__Text shown__
************

To the people in my life that have been real to and with me, I am indebted to you for helping me to come alive despite hardship, doubt, and trials. Mom, Dad, Brandon, the guys of LWH- this post is for you.

Wednesday, April 16, 2014

Migration Patterns

What if moving on to greener pastures was not as great thing as it was cracked up to be?

I've been thinking a lot again about ministry goals, and how that relates to where God has placed us in life, but more importantly WHO he has placed us with. 

I've noticed a common mentality among my peers, both in seminary and in other areas of life, for the "corporate model" of living life.... That is, the constant move to a bigger platform and a larger spotlight.
Let's face it, everybody wants to be noticed, to make a lasting impact, and to know that their life is validated in some way. 

Why, though, have we bought into the lie that this validation is correlated with what we do and not with who we are? 

Lives are spent moving all over the country, from one sphere of influence to another, seeking to provide better opportunities for ourselves and our families, but at what cost? My fear is that at the end of the day, we will find that our lives have been spent without the depth of community and level of trust that we need as people.
This is especially true of the church.

************

__Dataset content__
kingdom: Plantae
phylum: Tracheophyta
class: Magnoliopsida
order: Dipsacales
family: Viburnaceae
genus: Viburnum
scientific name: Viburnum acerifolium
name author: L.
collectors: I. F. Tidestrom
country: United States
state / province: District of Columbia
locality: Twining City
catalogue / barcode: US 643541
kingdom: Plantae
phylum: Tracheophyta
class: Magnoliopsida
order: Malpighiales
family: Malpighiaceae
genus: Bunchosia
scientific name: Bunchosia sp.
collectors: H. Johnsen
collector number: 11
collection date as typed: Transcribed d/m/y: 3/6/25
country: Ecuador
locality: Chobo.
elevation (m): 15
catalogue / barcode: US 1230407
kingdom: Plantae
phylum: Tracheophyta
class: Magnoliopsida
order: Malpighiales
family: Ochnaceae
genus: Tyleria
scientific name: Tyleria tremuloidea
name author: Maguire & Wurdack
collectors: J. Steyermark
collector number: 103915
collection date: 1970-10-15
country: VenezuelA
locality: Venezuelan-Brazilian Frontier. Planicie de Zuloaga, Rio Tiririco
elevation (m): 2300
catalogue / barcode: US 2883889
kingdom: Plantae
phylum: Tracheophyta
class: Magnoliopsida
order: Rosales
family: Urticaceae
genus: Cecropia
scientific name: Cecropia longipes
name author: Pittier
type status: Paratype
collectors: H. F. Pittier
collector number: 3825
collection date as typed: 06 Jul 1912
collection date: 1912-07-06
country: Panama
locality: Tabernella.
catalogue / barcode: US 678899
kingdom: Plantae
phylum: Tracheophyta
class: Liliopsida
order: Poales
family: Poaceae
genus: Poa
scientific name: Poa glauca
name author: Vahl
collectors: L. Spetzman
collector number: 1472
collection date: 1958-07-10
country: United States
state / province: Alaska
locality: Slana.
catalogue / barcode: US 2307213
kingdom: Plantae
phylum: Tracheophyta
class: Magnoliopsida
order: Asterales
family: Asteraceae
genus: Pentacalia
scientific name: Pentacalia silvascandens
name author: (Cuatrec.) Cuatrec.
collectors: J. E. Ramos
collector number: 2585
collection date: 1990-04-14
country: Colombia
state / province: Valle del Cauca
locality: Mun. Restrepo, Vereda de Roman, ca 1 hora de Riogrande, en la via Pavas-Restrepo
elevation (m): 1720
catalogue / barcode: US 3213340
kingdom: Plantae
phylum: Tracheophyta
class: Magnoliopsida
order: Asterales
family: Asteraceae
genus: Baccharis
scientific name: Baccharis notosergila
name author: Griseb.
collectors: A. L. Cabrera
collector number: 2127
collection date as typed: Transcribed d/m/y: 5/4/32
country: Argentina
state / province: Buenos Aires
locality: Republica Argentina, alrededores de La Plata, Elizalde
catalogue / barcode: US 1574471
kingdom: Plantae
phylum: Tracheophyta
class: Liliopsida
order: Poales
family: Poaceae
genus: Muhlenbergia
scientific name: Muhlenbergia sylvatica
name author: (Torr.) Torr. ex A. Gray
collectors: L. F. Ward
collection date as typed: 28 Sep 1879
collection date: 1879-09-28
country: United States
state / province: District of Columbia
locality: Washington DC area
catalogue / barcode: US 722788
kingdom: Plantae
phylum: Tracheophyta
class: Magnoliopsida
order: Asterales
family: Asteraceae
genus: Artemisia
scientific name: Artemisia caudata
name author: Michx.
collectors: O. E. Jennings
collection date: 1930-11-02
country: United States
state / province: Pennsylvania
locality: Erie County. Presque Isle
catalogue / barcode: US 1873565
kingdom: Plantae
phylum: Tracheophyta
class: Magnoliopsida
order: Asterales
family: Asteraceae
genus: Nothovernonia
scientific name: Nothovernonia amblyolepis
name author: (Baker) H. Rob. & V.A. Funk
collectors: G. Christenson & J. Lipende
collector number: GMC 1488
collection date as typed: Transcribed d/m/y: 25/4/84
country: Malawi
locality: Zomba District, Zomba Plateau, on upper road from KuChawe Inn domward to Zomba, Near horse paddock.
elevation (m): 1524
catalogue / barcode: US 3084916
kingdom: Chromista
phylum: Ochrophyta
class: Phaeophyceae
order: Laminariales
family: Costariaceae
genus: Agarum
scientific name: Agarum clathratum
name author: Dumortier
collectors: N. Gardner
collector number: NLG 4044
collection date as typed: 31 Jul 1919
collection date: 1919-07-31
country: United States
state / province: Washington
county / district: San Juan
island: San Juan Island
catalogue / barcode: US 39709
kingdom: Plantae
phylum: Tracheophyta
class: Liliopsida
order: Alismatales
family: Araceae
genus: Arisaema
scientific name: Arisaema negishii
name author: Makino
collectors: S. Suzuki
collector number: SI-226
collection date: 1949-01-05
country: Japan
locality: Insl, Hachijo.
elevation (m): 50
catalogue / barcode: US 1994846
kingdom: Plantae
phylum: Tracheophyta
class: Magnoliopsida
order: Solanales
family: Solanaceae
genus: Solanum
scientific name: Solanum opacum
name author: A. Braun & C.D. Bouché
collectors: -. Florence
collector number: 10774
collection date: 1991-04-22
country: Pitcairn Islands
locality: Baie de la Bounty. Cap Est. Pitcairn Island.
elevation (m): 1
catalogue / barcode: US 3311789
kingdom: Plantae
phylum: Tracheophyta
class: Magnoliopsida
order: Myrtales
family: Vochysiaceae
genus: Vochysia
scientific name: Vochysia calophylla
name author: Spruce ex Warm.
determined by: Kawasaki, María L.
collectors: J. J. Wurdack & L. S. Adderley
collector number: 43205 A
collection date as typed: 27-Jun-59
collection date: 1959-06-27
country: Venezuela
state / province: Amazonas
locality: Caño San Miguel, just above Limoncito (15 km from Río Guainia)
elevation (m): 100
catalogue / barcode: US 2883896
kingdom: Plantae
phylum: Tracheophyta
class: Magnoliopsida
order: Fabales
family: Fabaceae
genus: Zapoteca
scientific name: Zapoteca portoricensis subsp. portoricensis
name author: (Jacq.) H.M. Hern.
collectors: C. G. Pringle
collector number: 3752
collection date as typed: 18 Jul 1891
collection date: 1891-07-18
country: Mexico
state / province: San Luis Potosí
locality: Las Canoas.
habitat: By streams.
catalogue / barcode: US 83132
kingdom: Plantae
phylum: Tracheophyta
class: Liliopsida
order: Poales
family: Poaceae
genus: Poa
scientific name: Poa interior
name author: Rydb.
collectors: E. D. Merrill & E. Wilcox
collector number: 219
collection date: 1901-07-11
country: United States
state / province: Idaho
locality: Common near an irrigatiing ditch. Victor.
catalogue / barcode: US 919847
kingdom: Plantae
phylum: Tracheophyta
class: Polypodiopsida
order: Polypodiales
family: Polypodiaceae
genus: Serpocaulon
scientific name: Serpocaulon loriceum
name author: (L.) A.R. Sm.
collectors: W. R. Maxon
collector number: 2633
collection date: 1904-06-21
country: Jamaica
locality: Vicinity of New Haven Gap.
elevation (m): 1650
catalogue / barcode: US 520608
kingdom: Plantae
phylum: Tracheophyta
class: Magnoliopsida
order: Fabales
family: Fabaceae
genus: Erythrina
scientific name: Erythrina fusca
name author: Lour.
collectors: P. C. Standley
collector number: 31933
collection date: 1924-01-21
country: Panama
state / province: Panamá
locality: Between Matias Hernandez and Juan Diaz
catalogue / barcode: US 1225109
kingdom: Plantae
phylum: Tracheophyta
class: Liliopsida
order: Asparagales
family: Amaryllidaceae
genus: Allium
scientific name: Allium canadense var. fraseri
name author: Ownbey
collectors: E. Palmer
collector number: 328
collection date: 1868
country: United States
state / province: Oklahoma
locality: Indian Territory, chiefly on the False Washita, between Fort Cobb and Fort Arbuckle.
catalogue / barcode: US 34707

************

__What is expected__
Write out the passage of the blog post about migration patterns from "I've noticed a" up to and including "need as people.", keeping every word and punctuation mark unchanged.

__Problem solution__
I've noticed a common mentality among my peers, both in seminary and in other areas of life, for the "corporate model" of living life.... That is, the constant move to a bigger platform and a larger spotlight.
Let's face it, everybody wants to be noticed, to make a lasting impact, and to know that their life is validated in some way. 

Why, though, have we bought into the lie that this validation is correlated with what we do and not with who we are? 

Lives are spent moving all over the country, from one sphere of influence to another, seeking to provide better opportunities for ourselves and our families, but at what cost? My fear is that at the end of the day, we will find that our lives have been spent without the depth of community and level of trust that we need as people.